───── Brano fornito ─────
Il genio di Maradona e la coperta di Linus dei nostalgici del calcio anni Ottanta

Dieguito e’ stato il riscatto di Napoli e il simbolo di una stagione di passione lontana del calcio business

Ricordiamo con nostalgia Diego Armando Maradona, il suo talento irraggiungibile, la sua destrezza, i suoi dribbling che vincevano la forza di gravità, e celebriamo il calcio degli anni ottanta, l’ultima isola pallonara che conservava una filigrana di passione genuina.

Diego è stato una icona mondiale della fantasia, della forza atletica unita alla creatività. Ha riscattato l’Argentina più povera in nome del “peronismo pallonaro”, ha incarnato l’anima della Napoli che ribaltava il destino, e ritrovava gli splendori consoni a una capitale del Sud dopo decenni e decenni di decadenza. Ha unito il popolo partenopeo nel sogno tutto meridiano di un Sud non più vassallo dei poteri industriali e bancari settentrionali.
───── Materiale fornito ─────
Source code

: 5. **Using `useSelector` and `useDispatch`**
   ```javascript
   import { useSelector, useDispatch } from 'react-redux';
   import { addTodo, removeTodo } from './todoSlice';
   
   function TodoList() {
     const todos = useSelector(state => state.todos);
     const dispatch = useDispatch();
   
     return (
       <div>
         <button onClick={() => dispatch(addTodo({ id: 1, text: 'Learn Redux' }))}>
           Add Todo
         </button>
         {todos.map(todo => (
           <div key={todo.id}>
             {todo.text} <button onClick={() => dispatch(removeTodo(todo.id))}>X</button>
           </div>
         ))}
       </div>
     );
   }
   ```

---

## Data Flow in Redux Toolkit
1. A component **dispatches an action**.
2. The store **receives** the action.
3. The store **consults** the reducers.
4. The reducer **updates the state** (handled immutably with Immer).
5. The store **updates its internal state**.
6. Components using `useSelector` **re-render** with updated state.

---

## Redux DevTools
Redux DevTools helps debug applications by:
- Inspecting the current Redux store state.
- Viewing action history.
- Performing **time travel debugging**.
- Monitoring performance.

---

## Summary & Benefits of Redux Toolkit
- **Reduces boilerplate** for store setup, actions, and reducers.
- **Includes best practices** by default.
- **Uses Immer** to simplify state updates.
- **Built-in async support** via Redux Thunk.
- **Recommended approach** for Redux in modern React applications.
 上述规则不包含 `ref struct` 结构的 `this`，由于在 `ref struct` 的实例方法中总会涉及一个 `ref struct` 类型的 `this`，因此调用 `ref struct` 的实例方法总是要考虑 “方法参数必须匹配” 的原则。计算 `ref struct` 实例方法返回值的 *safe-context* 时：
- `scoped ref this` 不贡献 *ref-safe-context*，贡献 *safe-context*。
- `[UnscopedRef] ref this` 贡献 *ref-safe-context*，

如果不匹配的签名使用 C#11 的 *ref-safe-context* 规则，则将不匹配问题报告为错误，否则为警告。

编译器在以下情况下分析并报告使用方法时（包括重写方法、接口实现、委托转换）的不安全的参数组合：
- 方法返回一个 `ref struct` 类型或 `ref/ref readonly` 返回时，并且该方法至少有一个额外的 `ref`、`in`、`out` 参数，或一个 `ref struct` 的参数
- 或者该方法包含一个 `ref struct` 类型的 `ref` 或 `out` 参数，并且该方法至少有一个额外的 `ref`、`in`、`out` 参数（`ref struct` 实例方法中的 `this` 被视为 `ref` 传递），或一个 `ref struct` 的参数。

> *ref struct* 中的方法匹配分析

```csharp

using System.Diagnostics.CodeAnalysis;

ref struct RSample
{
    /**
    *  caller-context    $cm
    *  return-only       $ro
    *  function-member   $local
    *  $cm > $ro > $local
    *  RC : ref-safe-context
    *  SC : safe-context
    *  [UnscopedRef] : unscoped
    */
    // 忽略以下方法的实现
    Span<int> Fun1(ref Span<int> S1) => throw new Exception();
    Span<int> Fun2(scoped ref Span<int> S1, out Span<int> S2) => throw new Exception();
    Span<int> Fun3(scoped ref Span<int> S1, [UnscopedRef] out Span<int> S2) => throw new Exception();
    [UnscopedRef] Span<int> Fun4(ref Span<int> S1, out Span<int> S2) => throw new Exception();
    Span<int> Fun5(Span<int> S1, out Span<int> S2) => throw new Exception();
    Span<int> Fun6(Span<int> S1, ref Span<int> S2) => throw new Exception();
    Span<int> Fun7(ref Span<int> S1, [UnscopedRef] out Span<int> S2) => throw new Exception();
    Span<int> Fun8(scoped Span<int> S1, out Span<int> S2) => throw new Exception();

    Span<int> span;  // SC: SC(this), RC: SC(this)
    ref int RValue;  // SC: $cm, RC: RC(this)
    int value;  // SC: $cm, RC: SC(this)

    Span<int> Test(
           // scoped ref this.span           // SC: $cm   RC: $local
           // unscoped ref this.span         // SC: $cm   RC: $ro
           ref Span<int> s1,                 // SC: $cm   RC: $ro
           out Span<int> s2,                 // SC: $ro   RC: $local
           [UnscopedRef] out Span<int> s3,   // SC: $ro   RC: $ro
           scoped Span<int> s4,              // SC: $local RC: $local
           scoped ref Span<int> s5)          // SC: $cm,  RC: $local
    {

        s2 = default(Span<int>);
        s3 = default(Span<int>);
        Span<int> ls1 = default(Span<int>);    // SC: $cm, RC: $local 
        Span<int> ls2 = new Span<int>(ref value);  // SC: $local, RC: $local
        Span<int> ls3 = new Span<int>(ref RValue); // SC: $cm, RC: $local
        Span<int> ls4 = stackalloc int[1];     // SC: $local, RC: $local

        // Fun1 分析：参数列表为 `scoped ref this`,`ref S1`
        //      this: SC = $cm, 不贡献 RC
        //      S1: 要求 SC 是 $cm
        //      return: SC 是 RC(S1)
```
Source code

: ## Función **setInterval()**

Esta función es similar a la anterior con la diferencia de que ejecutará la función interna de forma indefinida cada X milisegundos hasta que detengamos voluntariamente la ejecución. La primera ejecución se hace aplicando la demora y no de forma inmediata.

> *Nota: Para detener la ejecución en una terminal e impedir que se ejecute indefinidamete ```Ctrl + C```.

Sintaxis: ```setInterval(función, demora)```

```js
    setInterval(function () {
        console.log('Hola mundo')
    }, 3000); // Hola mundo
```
─────
Consegna 1 » Ricopia parola per parola dal brano su Maradona il pezzo che va da "Ricordiamo con nostalgia" a "e bancari settentrionali.".
Consegna 2 » Prosegui il brano su Maradona partendo da dove si ferma.

Spazio risposta 1 »
Ricordiamo con nostalgia Diego Armando Maradona, il suo talento irraggiungibile, la sua destrezza, i suoi dribbling che vincevano la forza di gravità, e celebriamo il calcio degli anni ottanta, l’ultima isola pallonara che conservava una filigrana di passione genuina.

Diego è stato una icona mondiale della fantasia, della forza atletica unita alla creatività. Ha riscattato l’Argentina più povera in nome del “peronismo pallonaro”, ha incarnato l’anima della Napoli che ribaltava il destino, e ritrovava gli splendori consoni a una capitale del Sud dopo decenni e decenni di decadenza. Ha unito il popolo partenopeo nel sogno tutto meridiano di un Sud non più vassallo dei poteri industriali e bancari settentrionali.

Spazio risposta 2 »
Diego è stato i due memorabili scudetti che hanno fatto esplodere di gioia Napoli, dal Vomero ai bassi dei Quartieri Spagnoli, alle vele di Scampia. Ha portato trofei internazionali e ha addirittura spaccato il tifo per l’Italia nella infausta semifinale al San Paolo contro l’Argentina dei Mondiali ’90. 

Diego è stato sportivo e “politico”. Beffando l’Inghilterra (“mano de dios”) che aveva umiliato l’Argentina nella querelle Malvinas, schierandosi con Fidel Castro e rendendo omaggio all’impegno sociale e umanitario dei medici cubani (che spesso lo hanno salvato dalle sue conseguenze della sua vita eccessiva).

Diego è stato l’epilogo doloroso di una storia sportiva macchiata dalla dipendenza dalle droghe, e anche nel mostrare questa debolezza ha lasciato una lezione per chi pensa che tanti giovani atleti eccellenti nel tirare calci a un pallone siano automaticamente in grado di destreggiarsi tra pressioni e tentazioni di una vita da top player.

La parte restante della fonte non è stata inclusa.